In value iteration, Q must be computed for all actions at every iteration because the update rule \(V(s) = \max_a Q(s, a)\) requires knowing Q across all actions to take the max. There is no separate evaluation/improvement split — both happen in a single step.
In short: Policy evaluation can get away with only V because it follows one fixed action per state. Value iteration cannot — it must consider all actions at every step to find the optimal value.
Implementation Hints
- To turn off the rendering, just remove the
render_mode="human"argument when creating the environment. - You do not need separate
compute_policy_vandextract_policyfunctions. A singlevalue_iterationfunction with one loop is sufficient. - In each iteration, for each state, compute \(Q(s, a)\) for all actions (not just the action from a fixed policy), then set \(V(s) = \max_a Q(s, a)\).
- Use the same convergence criterion as the demo: stop when the sum of absolute differences between consecutive value functions is below a small threshold (e.g.,
1e-10). - After convergence, extract the policy from \(Q\) using
argmax. - You can reuse the
run_episodefunction from the demo to test your extracted policy.
Verify
If your implementation is correct, the following assertions should pass (assuming V is your converged value function with default gamma=1.0 and is_slippery=True):
assert all(abs(v - 0.82352941) < 1e-5 for v in V[0:5]), "Value function is not calculated correctly"

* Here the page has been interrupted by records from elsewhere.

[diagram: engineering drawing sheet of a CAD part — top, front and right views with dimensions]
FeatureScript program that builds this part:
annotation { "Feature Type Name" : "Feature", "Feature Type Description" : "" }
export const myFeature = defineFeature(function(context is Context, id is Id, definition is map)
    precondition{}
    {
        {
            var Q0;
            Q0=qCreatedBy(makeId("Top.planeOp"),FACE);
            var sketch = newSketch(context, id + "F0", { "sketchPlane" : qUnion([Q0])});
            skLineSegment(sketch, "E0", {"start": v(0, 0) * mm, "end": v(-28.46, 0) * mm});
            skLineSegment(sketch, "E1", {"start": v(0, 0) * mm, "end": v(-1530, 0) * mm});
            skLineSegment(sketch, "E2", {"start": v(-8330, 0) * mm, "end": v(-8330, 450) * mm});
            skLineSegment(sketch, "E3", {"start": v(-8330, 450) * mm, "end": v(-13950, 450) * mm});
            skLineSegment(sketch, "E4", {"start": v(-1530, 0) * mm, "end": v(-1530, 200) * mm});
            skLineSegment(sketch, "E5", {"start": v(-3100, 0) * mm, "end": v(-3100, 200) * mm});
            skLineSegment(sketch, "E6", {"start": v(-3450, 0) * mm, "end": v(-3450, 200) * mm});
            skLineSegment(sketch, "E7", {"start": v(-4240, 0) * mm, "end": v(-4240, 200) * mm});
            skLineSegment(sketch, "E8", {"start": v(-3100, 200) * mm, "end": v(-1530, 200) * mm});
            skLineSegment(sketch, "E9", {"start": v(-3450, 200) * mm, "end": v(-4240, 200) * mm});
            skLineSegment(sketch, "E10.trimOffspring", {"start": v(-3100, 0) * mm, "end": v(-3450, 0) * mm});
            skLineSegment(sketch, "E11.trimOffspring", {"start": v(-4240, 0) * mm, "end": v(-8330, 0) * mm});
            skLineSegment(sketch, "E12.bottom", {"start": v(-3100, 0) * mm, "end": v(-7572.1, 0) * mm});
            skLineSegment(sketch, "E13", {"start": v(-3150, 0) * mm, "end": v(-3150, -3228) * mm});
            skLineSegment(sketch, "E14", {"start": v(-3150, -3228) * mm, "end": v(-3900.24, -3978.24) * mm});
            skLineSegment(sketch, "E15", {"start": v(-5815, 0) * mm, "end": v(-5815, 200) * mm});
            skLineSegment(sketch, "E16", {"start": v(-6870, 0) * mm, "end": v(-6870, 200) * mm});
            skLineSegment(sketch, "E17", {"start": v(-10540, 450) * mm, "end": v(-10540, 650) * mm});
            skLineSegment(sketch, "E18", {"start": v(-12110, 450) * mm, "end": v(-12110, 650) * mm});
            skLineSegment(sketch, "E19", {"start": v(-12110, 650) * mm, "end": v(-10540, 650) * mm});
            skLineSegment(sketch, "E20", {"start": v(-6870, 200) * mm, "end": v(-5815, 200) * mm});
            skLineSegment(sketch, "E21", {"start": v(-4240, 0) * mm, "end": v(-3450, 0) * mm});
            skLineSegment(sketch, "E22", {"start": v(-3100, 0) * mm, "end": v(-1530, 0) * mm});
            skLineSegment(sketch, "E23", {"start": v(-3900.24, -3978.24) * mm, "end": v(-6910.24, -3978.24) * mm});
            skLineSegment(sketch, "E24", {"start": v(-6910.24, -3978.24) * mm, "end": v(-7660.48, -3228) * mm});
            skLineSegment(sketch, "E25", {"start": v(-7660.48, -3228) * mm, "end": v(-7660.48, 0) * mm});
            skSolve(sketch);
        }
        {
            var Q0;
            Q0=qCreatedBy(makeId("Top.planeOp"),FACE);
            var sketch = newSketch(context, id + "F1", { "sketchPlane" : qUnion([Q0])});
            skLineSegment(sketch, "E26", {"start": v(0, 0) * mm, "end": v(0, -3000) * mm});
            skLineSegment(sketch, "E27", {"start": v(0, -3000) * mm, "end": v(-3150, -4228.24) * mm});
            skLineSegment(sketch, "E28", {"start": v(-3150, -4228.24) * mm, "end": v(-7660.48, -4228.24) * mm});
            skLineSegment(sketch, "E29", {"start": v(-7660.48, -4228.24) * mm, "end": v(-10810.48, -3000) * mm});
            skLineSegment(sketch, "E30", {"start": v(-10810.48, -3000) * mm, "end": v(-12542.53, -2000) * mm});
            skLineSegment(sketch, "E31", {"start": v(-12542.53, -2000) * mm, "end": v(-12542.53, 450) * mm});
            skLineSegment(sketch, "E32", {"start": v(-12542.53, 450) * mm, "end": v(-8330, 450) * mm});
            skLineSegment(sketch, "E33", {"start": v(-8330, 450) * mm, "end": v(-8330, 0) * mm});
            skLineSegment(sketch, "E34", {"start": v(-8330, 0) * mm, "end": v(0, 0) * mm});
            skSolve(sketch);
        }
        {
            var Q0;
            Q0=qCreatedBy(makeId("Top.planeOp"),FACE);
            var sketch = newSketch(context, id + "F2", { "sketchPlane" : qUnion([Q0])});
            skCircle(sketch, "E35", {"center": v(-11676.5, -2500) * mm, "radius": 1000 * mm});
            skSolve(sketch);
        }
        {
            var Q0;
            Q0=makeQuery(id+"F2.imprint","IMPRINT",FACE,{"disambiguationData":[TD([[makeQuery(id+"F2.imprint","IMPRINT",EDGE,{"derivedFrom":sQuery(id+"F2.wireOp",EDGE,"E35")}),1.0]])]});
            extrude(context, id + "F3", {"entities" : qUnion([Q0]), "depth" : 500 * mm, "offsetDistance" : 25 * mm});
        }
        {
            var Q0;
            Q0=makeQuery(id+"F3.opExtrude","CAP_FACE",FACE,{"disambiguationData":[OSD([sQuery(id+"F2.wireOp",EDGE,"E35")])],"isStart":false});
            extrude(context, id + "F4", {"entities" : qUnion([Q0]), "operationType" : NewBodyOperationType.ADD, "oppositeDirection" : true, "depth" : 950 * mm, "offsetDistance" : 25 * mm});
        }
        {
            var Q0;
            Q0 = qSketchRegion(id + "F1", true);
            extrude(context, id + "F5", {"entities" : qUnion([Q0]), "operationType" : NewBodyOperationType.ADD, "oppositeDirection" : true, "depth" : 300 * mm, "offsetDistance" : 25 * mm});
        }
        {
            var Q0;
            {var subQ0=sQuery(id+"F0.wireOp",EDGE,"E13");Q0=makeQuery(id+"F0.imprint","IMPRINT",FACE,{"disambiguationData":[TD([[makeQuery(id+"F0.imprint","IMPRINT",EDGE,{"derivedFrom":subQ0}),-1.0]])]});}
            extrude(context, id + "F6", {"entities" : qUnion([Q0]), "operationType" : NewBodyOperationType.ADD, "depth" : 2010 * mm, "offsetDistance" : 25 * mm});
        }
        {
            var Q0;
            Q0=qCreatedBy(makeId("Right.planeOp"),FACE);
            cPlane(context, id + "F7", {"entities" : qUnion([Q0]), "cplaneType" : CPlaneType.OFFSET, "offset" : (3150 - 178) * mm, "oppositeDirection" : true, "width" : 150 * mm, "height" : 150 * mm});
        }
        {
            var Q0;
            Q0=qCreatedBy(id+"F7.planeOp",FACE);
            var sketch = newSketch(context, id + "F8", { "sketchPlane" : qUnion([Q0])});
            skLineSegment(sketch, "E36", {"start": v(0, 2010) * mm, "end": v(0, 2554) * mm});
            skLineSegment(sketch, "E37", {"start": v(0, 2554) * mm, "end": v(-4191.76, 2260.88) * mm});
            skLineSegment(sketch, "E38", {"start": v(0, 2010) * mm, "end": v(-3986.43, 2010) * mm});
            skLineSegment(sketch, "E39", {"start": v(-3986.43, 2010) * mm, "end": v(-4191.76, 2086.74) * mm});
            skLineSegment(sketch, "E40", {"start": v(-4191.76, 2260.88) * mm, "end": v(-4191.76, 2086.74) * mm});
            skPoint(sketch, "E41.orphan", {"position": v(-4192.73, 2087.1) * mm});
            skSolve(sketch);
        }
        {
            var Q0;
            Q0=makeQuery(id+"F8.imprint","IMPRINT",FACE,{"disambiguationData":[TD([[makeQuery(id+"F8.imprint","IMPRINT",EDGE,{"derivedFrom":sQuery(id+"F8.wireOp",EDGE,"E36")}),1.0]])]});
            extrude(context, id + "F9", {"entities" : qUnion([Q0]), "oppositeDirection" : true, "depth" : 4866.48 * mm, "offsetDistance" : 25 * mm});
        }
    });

assert all(abs(v - 0) < 1e-5 for v in V[[5,7,11,12,15]]), "Value function is not calculated correctly"
Part 3: Questions
Answer the following questions in your report. Support your answers with observations from your implementation and experiments.
-
(5 pts) Why does policy iteration need an inner loop (line 38 in demo code) while value iteration does not? Can we get away without the inner loop in policy iteration? Why or why not?
-
(10 pts) How many outer iterations (line 106 in demo code) does policy iteration take to converge? How many iterations does value iteration take to converge? You need to run the code and count the iterations. Why is there such a difference in the number of iterations, and does fewer iterations necessarily mean faster overall?
-
(10 pts) In the value iteration update \(V(s) = \max_a Q(s, a)\), we take the
maxover actions. In policy evaluation for policy iteration, we only consider one action \(\pi(s)\) per state. How does this difference relate to the Bellman expectation equation vs. the Bellman optimality equation? -
(5 pts) Both methods produce an optimal policy for FrozenLake. Run each policy for 100 episodes and report the average score. Why is the score significantly less than 1.0 even though the policy is optimal?*
-
(10 pts) Based on your understanding and experimental observation of the two methods, what are the pros and cons of value iteration compared to policy iteration?
Deliverables and Rubrics
Submit a PDF exported from your Jupyter notebook that includes your code and answers. Your submission should contain:
-
(60 pts) Working value iteration implementation that passes the
assertverification above. -
(40 pts) Answers to all four questions in Part 3.